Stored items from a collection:
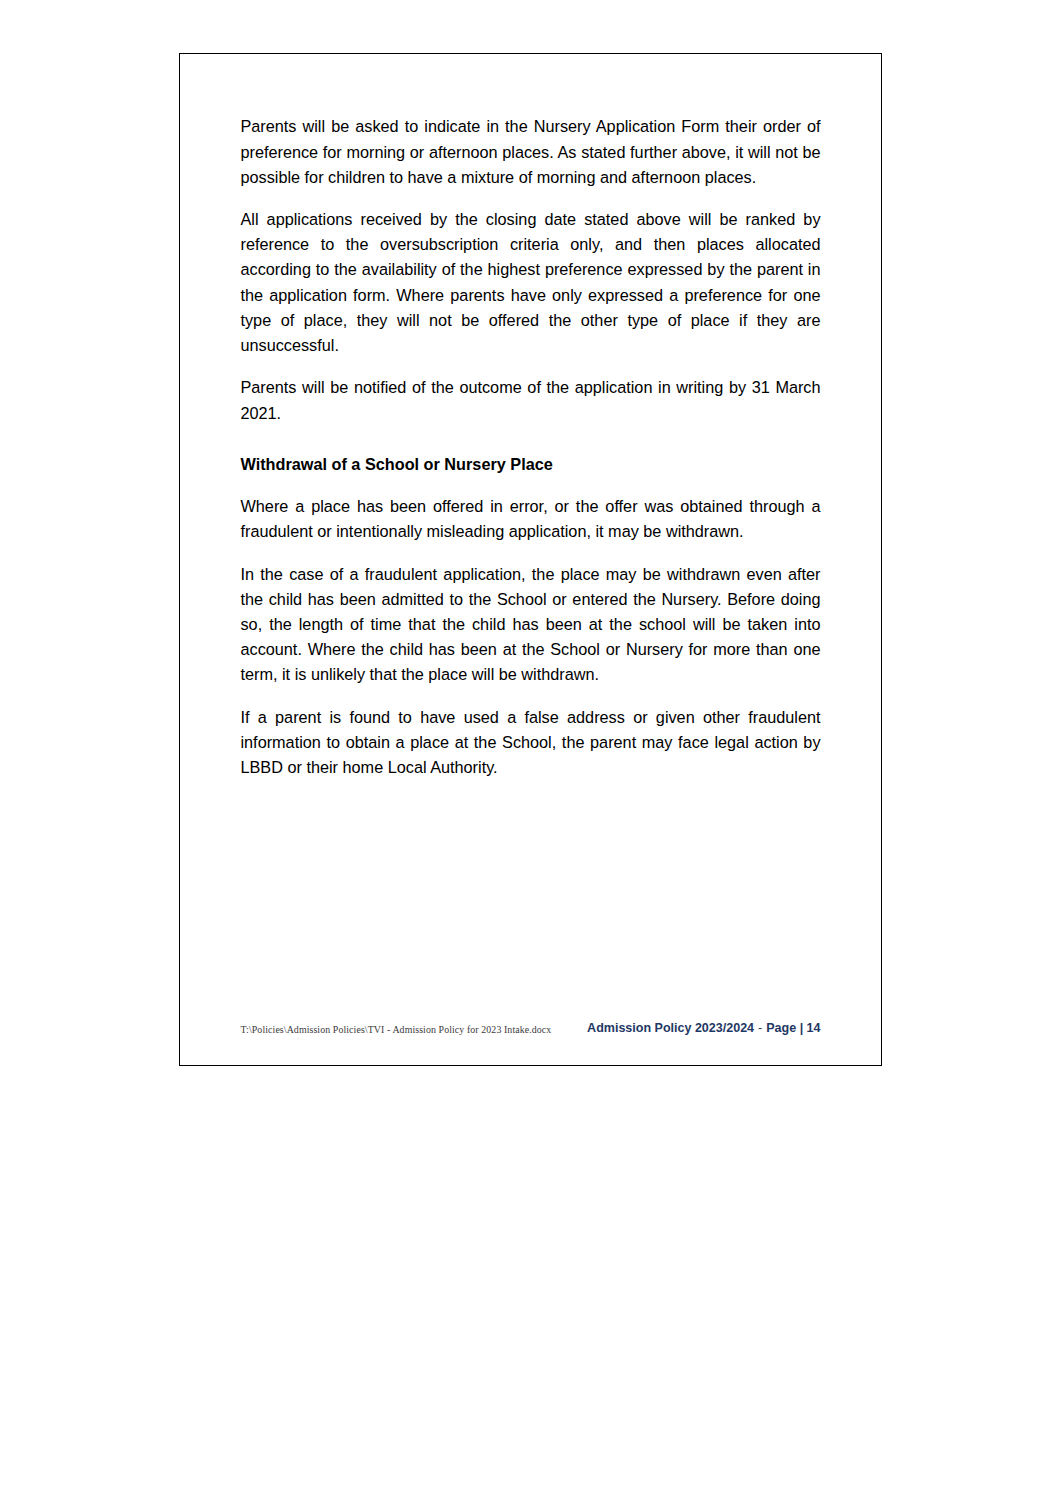Parents will be asked to indicate in the Nursery Application Form their order of preference for morning or afternoon places. As stated further above, it will not be possible for children to have a mixture of morning and afternoon places.
All applications received by the closing date stated above will be ranked by reference to the oversubscription criteria only, and then places allocated according to the availability of the highest preference expressed by the parent in the application form. Where parents have only expressed a preference for one type of place, they will not be offered the other type of place if they are unsuccessful.
Parents will be notified of the outcome of the application in writing by 31 March 2021.
Withdrawal of a School or Nursery Place
Where a place has been offered in error, or the offer was obtained through a fraudulent or intentionally misleading application, it may be withdrawn.
In the case of a fraudulent application, the place may be withdrawn even after the child has been admitted to the School or entered the Nursery. Before doing so, the length of time that the child has been at the school will be taken into account. Where the child has been at the School or Nursery for more than one term, it is unlikely that the place will be withdrawn.
If a parent is found to have used a false address or given other fraudulent information to obtain a place at the School, the parent may face legal action by LBBD or their home Local Authority.
T:\Policies\Admission Policies\TVI - Admission Policy for 2023 Intake.docx
Admission Policy 2023/2024-Page | 14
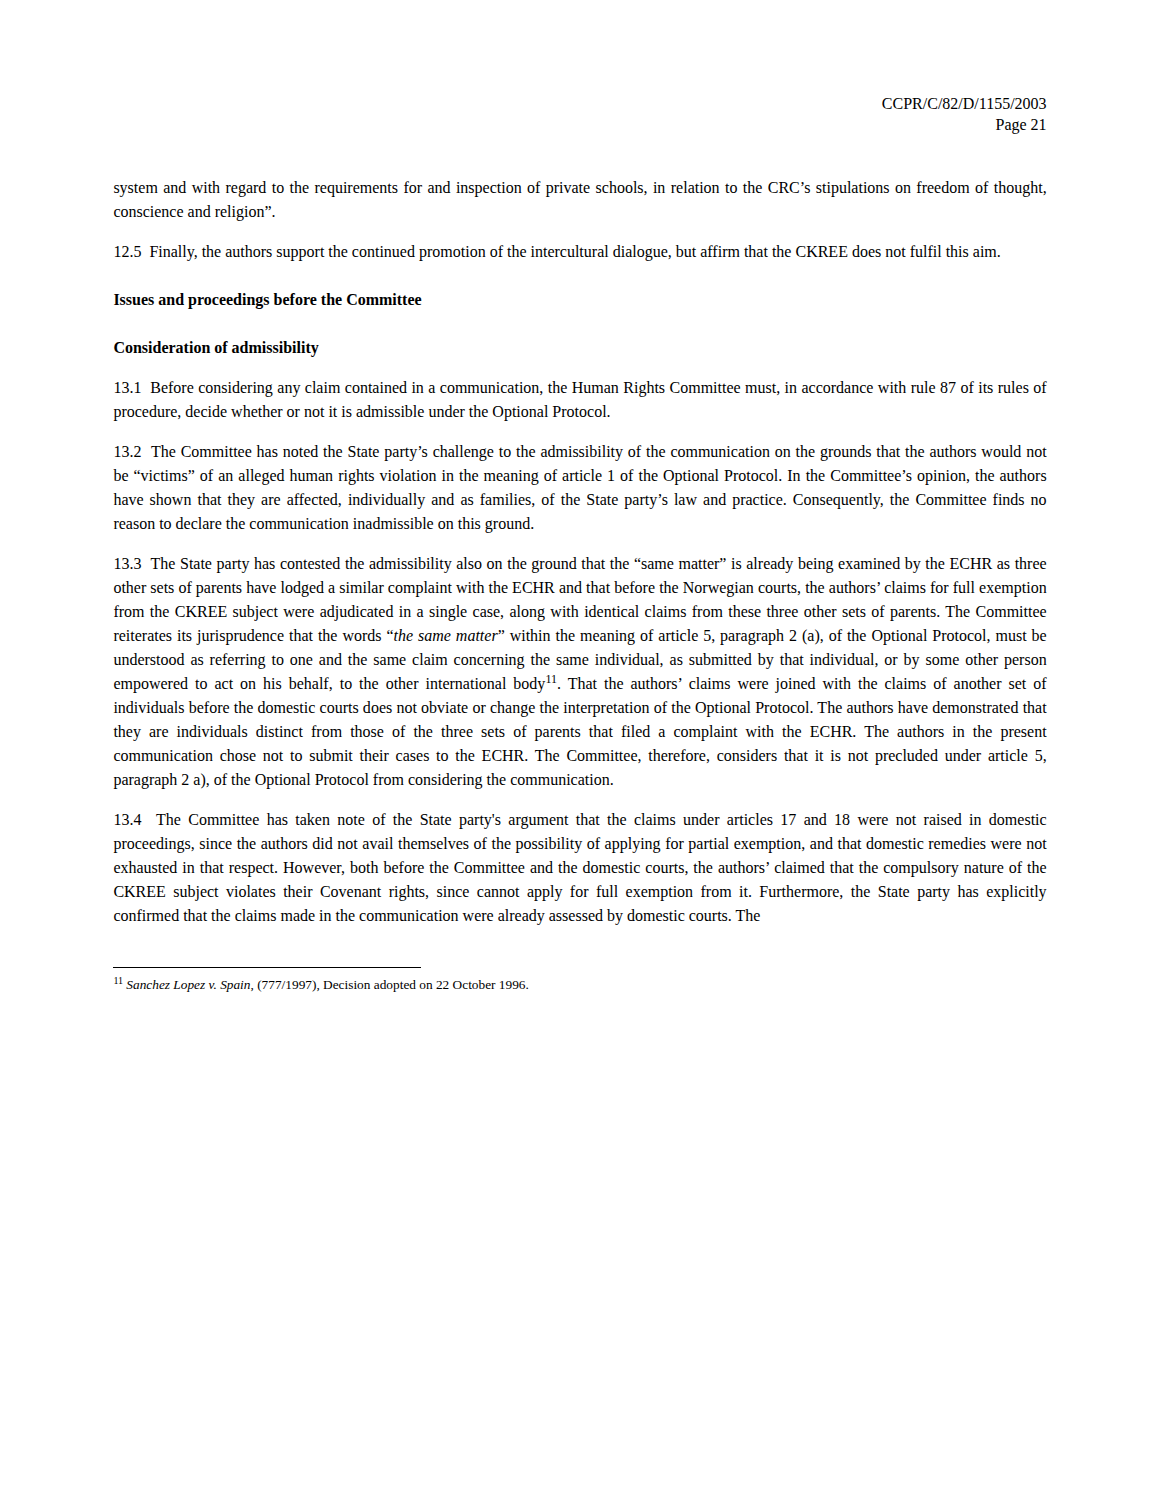CCPR/C/82/D/1155/2003 Page 21
system and with regard to the requirements for and inspection of private schools, in relation to the CRC’s stipulations on freedom of thought, conscience and religion”.
12.5 Finally, the authors support the continued promotion of the intercultural dialogue, but affirm that the CKREE does not fulfil this aim.
Issues and proceedings before the Committee
Consideration of admissibility
13.1 Before considering any claim contained in a communication, the Human Rights Committee must, in accordance with rule 87 of its rules of procedure, decide whether or not it is admissible under the Optional Protocol.
13.2 The Committee has noted the State party’s challenge to the admissibility of the communication on the grounds that the authors would not be “victims” of an alleged human rights violation in the meaning of article 1 of the Optional Protocol. In the Committee’s opinion, the authors have shown that they are affected, individually and as families, of the State party’s law and practice. Consequently, the Committee finds no reason to declare the communication inadmissible on this ground.
13.3 The State party has contested the admissibility also on the ground that the “same matter” is already being examined by the ECHR as three other sets of parents have lodged a similar complaint with the ECHR and that before the Norwegian courts, the authors’ claims for full exemption from the CKREE subject were adjudicated in a single case, along with identical claims from these three other sets of parents. The Committee reiterates its jurisprudence that the words “the same matter” within the meaning of article 5, paragraph 2 (a), of the Optional Protocol, must be understood as referring to one and the same claim concerning the same individual, as submitted by that individual, or by some other person empowered to act on his behalf, to the other international body11. That the authors’ claims were joined with the claims of another set of individuals before the domestic courts does not obviate or change the interpretation of the Optional Protocol. The authors have demonstrated that they are individuals distinct from those of the three sets of parents that filed a complaint with the ECHR. The authors in the present communication chose not to submit their cases to the ECHR. The Committee, therefore, considers that it is not precluded under article 5, paragraph 2 a), of the Optional Protocol from considering the communication.
13.4 The Committee has taken note of the State party's argument that the claims under articles 17 and 18 were not raised in domestic proceedings, since the authors did not avail themselves of the possibility of applying for partial exemption, and that domestic remedies were not exhausted in that respect. However, both before the Committee and the domestic courts, the authors’ claimed that the compulsory nature of the CKREE subject violates their Covenant rights, since cannot apply for full exemption from it. Furthermore, the State party has explicitly confirmed that the claims made in the communication were already assessed by domestic courts. The
11 Sanchez Lopez v. Spain, (777/1997), Decision adopted on 22 October 1996.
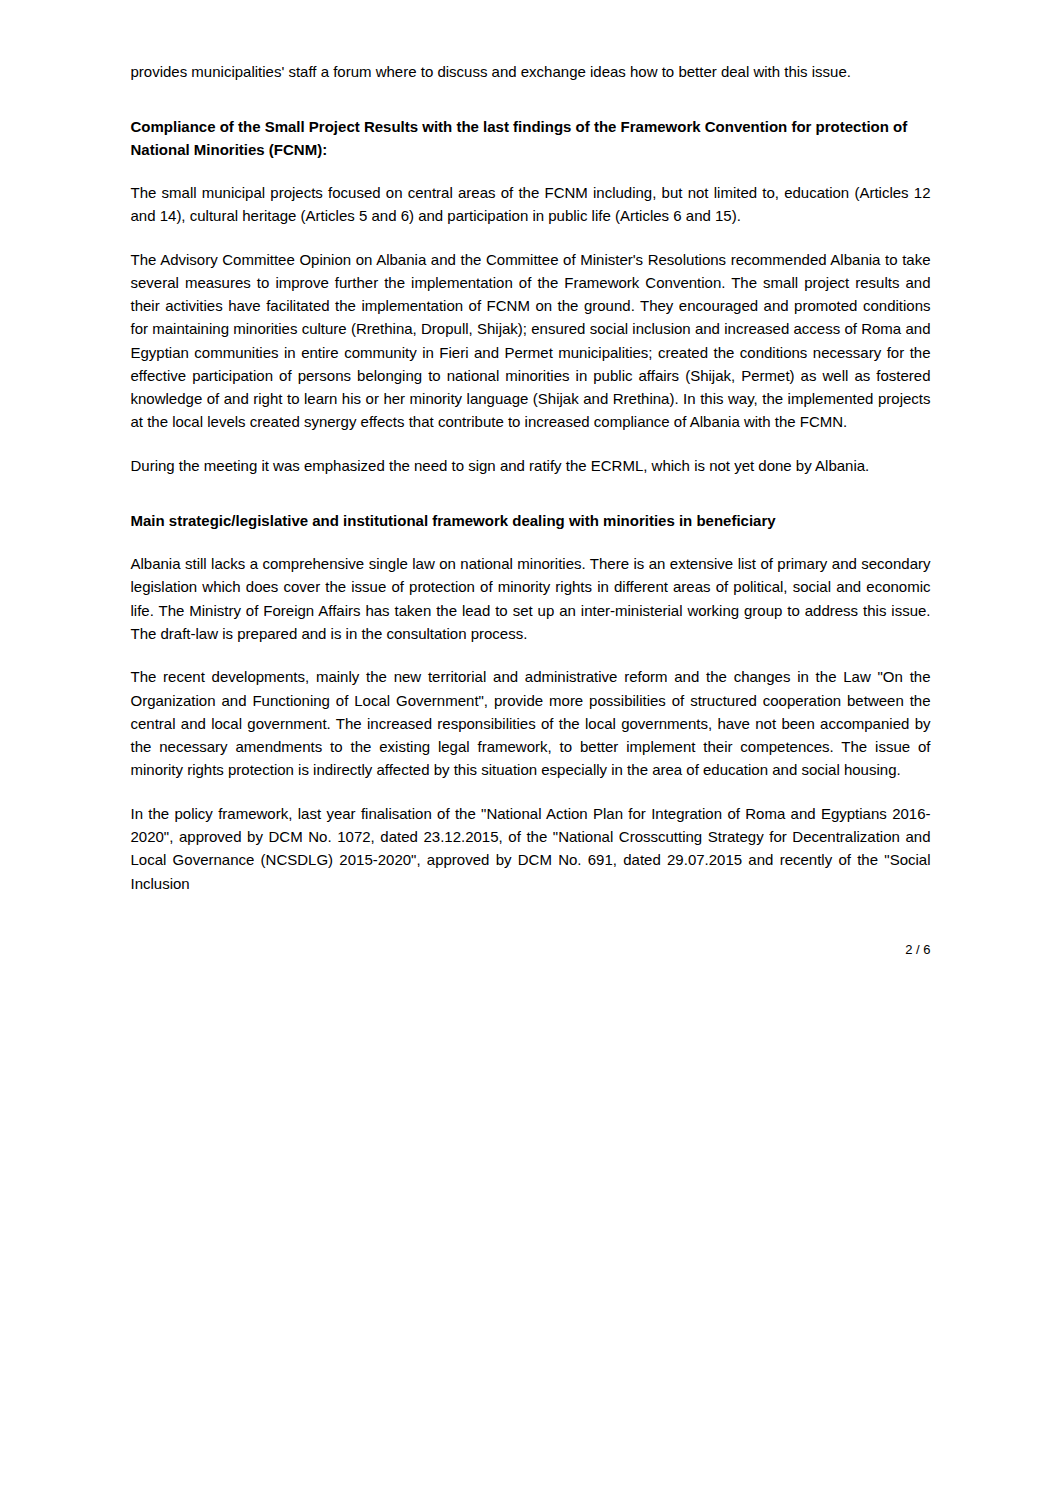provides municipalities' staff a forum where to discuss and exchange ideas how to better deal with this issue.
Compliance of the Small Project Results with the last findings of the Framework Convention for protection of National Minorities (FCNM):
The small municipal projects focused on central areas of the FCNM including, but not limited to, education (Articles 12 and 14), cultural heritage (Articles 5 and 6) and participation in public life (Articles 6 and 15).
The Advisory Committee Opinion on Albania and the Committee of Minister's Resolutions recommended Albania to take several measures to improve further the implementation of the Framework Convention. The small project results and their activities have facilitated the implementation of FCNM on the ground. They encouraged and promoted conditions for maintaining minorities culture (Rrethina, Dropull, Shijak); ensured social inclusion and increased access of Roma and Egyptian communities in entire community in Fieri and Permet municipalities; created the conditions necessary for the effective participation of persons belonging to national minorities in public affairs (Shijak, Permet) as well as fostered knowledge of and right to learn his or her minority language (Shijak and Rrethina). In this way, the implemented projects at the local levels created synergy effects that contribute to increased compliance of Albania with the FCMN.
During the meeting it was emphasized the need to sign and ratify the ECRML, which is not yet done by Albania.
Main strategic/legislative and institutional framework dealing with minorities in beneficiary
Albania still lacks a comprehensive single law on national minorities. There is an extensive list of primary and secondary legislation which does cover the issue of protection of minority rights in different areas of political, social and economic life. The Ministry of Foreign Affairs has taken the lead to set up an inter-ministerial working group to address this issue. The draft-law is prepared and is in the consultation process.
The recent developments, mainly the new territorial and administrative reform and the changes in the Law "On the Organization and Functioning of Local Government", provide more possibilities of structured cooperation between the central and local government. The increased responsibilities of the local governments, have not been accompanied by the necessary amendments to the existing legal framework, to better implement their competences. The issue of minority rights protection is indirectly affected by this situation especially in the area of education and social housing.
In the policy framework, last year finalisation of the "National Action Plan for Integration of Roma and Egyptians 2016-2020", approved by DCM No. 1072, dated 23.12.2015, of the "National Crosscutting Strategy for Decentralization and Local Governance (NCSDLG) 2015-2020", approved by DCM No. 691, dated 29.07.2015 and recently of the "Social Inclusion
2 / 6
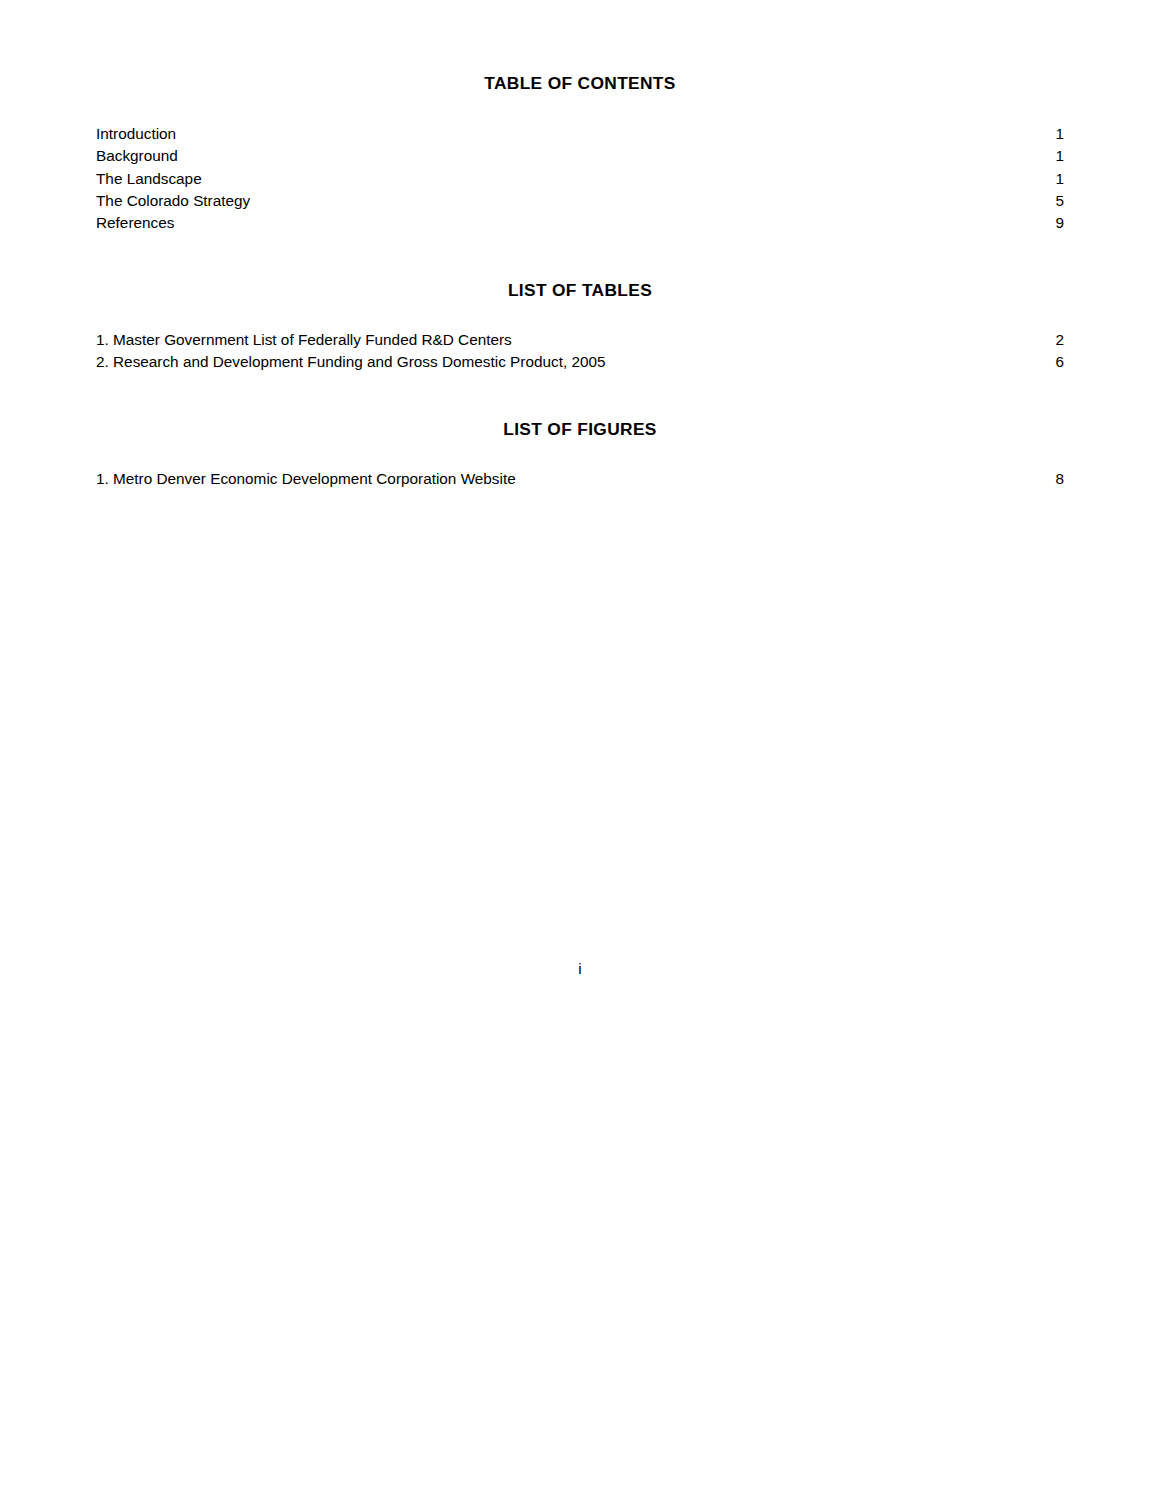TABLE OF CONTENTS
| Introduction | 1 |
| Background | 1 |
| The Landscape | 1 |
| The Colorado Strategy | 5 |
| References | 9 |
LIST OF TABLES
| 1. Master Government List of Federally Funded R&D Centers | 2 |
| 2. Research and Development Funding and Gross Domestic Product, 2005 | 6 |
LIST OF FIGURES
| 1. Metro Denver Economic Development Corporation Website | 8 |
i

## [WHAT YOU WILL DO]
Reproduce exactly the entries from their first line through the line containing "system and with", including both, and omit any pictures.

## [OUTPUT FOR THIS TASK]
Parents will be asked to indicate in the Nursery Application Form their order of preference for morning or afternoon places. As stated further above, it will not be possible for children to have a mixture of morning and afternoon places.
All applications received by the closing date stated above will be ranked by reference to the oversubscription criteria only, and then places allocated according to the availability of the highest preference expressed by the parent in the application form. Where parents have only expressed a preference for one type of place, they will not be offered the other type of place if they are unsuccessful.
Parents will be notified of the outcome of the application in writing by 31 March 2021.
Withdrawal of a School or Nursery Place
Where a place has been offered in error, or the offer was obtained through a fraudulent or intentionally misleading application, it may be withdrawn.
In the case of a fraudulent application, the place may be withdrawn even after the child has been admitted to the School or entered the Nursery. Before doing so, the length of time that the child has been at the school will be taken into account. Where the child has been at the School or Nursery for more than one term, it is unlikely that the place will be withdrawn.
If a parent is found to have used a false address or given other fraudulent information to obtain a place at the School, the parent may face legal action by LBBD or their home Local Authority.
T:\Policies\Admission Policies\TVI - Admission Policy for 2023 Intake.docx
Admission Policy 2023/2024-Page | 14
CCPR/C/82/D/1155/2003 Page 21
system and with regard to the requirements for and inspection of private schools, in relation to the CRC’s stipulations on freedom of thought, conscience and religion”.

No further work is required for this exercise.